Mon cervelet s’étrangla et ma salive se transforma en sciure de bois.

– Bien sûr, tu es très jeune. Mais c’est la même sensation, cette étincelle de l’inoubliable première fois. Ce monde est un monde de ténèbres, Daniel, et la magie une chose rare. Ce livre m’a appris que lire pouvait me faire vivre plus intensément, me rendre la vue que j’avais perdue.

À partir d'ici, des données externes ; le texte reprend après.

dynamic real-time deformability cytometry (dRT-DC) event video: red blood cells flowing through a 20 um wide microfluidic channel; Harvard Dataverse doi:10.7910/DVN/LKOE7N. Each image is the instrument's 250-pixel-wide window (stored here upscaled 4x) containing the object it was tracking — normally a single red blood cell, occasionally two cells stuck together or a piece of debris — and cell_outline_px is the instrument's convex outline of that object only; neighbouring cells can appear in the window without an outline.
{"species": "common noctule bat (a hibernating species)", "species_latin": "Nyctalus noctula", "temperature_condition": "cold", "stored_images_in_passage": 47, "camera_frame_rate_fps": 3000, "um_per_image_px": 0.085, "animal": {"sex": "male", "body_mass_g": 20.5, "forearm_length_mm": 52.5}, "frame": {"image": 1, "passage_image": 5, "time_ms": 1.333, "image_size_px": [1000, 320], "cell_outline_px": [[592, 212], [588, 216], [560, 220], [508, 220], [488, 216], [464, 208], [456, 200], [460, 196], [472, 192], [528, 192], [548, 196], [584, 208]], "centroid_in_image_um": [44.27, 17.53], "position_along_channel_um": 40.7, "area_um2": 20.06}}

Rien que pour ça, ce roman dont personne n’avait cure a changé ma vie.

Pocket, page 41

Dans une Barcelone où le souvenir des guerres est encore palpable, Daniel et son père se rendent au Cimetière des livres oubliés. Pas de concession à la tradition, le jeune garçon repart avec le volume de son choix sous le bras. Il s’agit de L’Ombre du vent de Juliàn Carax – auteur méconnu et oublié qui a suscité et suscite encore pourtant des passions chez ceux qui le connaissent. Débute alors une chasse à la vérité et à l’histoire. Les vies s’imbriquent et se mêlent, témoignant de toujours plus d’amour et de violence, de luttes collectives et de démons individuels.

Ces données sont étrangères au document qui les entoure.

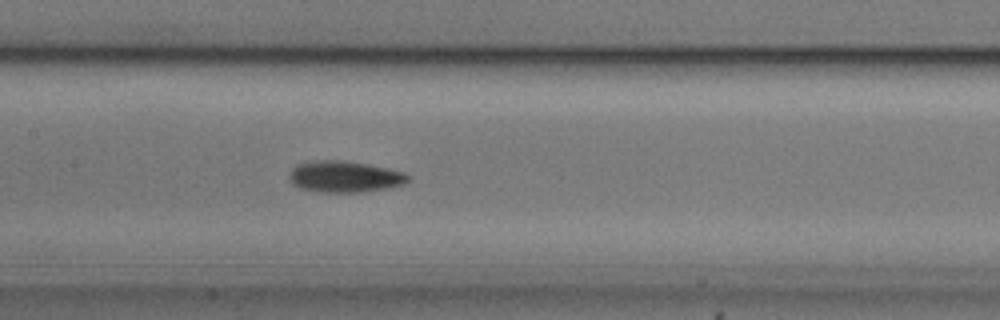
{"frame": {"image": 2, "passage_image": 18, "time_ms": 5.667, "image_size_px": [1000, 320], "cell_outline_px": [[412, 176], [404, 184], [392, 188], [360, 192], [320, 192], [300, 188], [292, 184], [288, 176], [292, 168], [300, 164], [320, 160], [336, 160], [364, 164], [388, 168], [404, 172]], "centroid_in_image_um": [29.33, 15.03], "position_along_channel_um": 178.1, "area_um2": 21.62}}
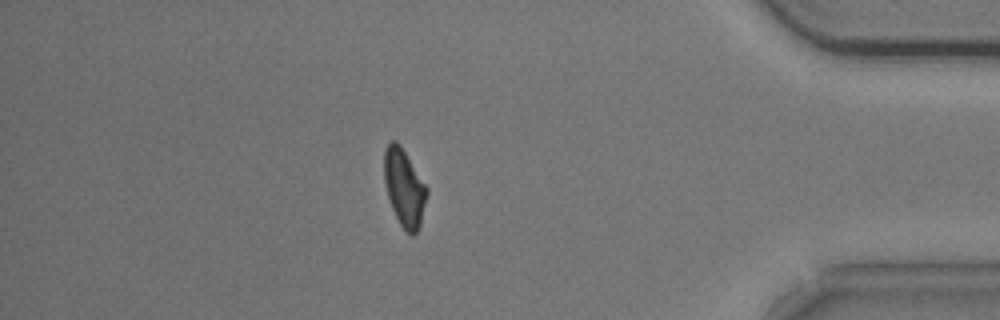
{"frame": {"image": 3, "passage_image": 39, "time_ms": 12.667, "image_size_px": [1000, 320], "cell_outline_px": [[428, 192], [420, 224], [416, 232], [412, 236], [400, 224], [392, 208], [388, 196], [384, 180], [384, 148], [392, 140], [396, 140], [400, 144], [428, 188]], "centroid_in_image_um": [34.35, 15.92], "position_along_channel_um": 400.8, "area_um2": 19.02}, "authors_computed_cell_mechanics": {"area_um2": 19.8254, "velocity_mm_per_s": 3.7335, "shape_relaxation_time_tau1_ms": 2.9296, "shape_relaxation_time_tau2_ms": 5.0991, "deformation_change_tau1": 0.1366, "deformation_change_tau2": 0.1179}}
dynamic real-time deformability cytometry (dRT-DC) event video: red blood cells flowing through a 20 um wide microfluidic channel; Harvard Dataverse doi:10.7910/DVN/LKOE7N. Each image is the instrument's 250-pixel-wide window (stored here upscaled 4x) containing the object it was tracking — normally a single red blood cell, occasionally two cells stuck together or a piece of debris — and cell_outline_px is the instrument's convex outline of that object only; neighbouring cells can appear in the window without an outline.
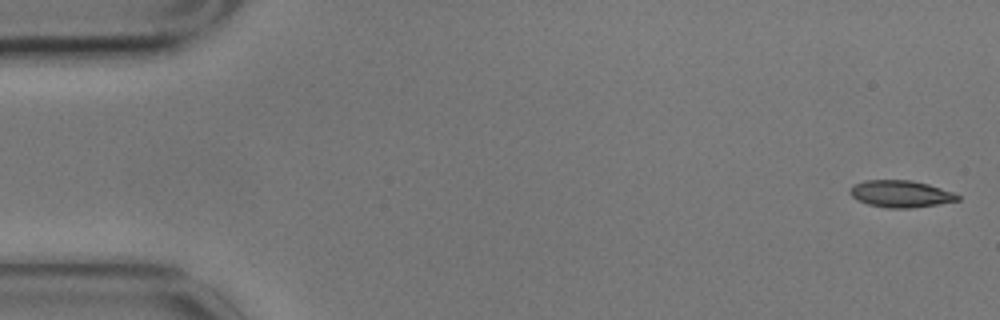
{"species": "common noctule bat (a hibernating species)", "species_latin": "Nyctalus noctula", "temperature_condition": "cold", "stored_images_in_passage": 4, "camera_frame_rate_fps": 3000, "um_per_image_px": 0.085, "animal": {"sex": "male", "body_mass_g": 17.9}, "frame": {"image": 1, "passage_image": 1, "time_ms": 0.0, "image_size_px": [1000, 320], "cell_outline_px": [[960, 200], [936, 204], [908, 208], [888, 208], [868, 204], [856, 200], [848, 192], [848, 188], [852, 184], [864, 180], [912, 180], [928, 184], [952, 192], [960, 196]], "centroid_in_image_um": [76.48, 16.46], "position_along_channel_um": 8.5, "area_um2": 16.94}}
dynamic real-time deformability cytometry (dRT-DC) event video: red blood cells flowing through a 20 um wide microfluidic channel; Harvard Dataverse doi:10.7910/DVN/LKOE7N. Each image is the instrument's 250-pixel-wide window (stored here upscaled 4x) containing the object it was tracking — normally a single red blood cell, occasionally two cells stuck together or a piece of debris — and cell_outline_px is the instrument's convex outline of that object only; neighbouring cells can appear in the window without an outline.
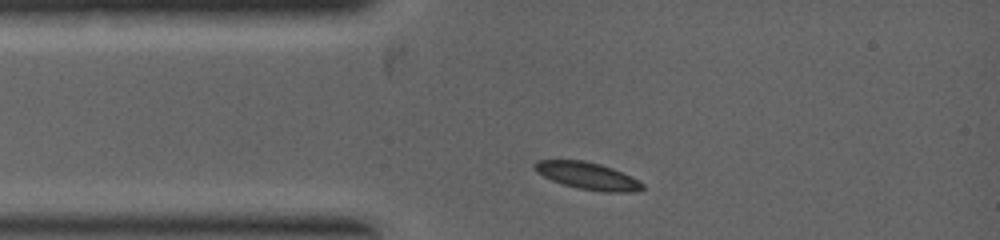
{"species": "common noctule bat (a hibernating species)", "species_latin": "Nyctalus noctula", "temperature_condition": "warm", "stored_images_in_passage": 17, "camera_frame_rate_fps": 5000, "um_per_image_px": 0.085, "animal": {"sex": "female", "body_mass_g": 19.0, "forearm_length_mm": 53.3}, "frame": {"image": 1, "passage_image": 2, "time_ms": 0.4, "image_size_px": [1000, 240], "cell_outline_px": [[644, 188], [636, 192], [604, 192], [576, 188], [552, 180], [536, 172], [532, 168], [532, 164], [536, 160], [584, 160], [600, 164], [612, 168], [644, 184]], "centroid_in_image_um": [49.89, 14.94], "position_along_channel_um": 35.1, "area_um2": 16.99}}
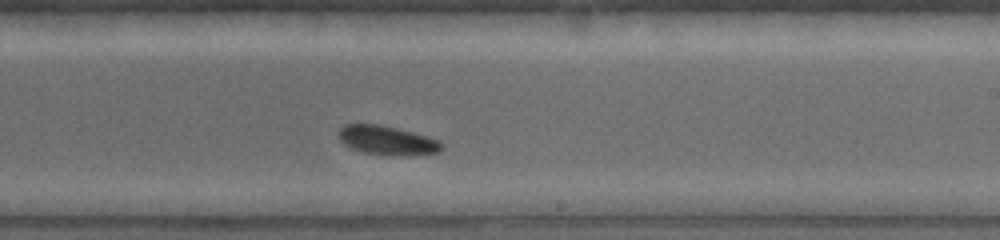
{"frame": {"image": 2, "passage_image": 11, "time_ms": 3.8, "image_size_px": [1000, 240], "cell_outline_px": [[444, 148], [436, 152], [412, 156], [364, 152], [352, 148], [344, 144], [340, 140], [336, 132], [344, 124], [376, 124], [396, 128], [428, 136], [440, 140], [444, 144]], "centroid_in_image_um": [32.92, 11.92], "position_along_channel_um": 256.1, "area_um2": 17.4}}
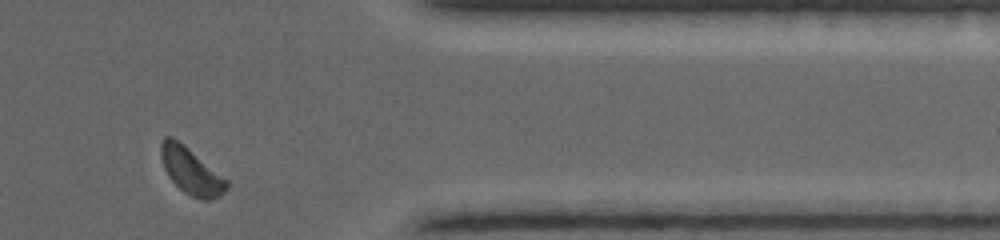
{"frame": {"image": 3, "passage_image": 17, "time_ms": 6.0, "image_size_px": [1000, 240], "cell_outline_px": [[228, 188], [220, 196], [212, 200], [200, 200], [184, 192], [168, 176], [164, 168], [160, 156], [160, 144], [164, 136], [172, 136], [184, 144], [228, 180]], "centroid_in_image_um": [16.24, 14.53], "position_along_channel_um": 395.2, "area_um2": 17.92}}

À de nombreuses reprises, j’ai eu l’occasion d’entendre le plus grand bien de cet ouvrage de Carlos Ruiz Zafon. Et comme depuis plusieurs mois le livre me faisait de l’œil depuis les présentoirs, je n’ai pas su résister plus longtemps à la tentation. Et j’ai aimé. C’est un savant mélange d’amour des livres et des êtres, d’intrigue, de personnages hauts en couleurs, d’historicité et d’une ambiance à la fois noire et délicieuse. Parfois peut-être on oscille entre fil blanc et tirage de cheveux, mais cette enquête littéraire prétexte à la quête identitaire, servie par une belle écriture, a su me charmer et me ravir.

Écoutez les premières pages !

 

Découvrez aussi Les Oreilles de Buster de Maria Ernestam et Le Vieux qui lisait des romans d’amour de Luis Sepùlveda.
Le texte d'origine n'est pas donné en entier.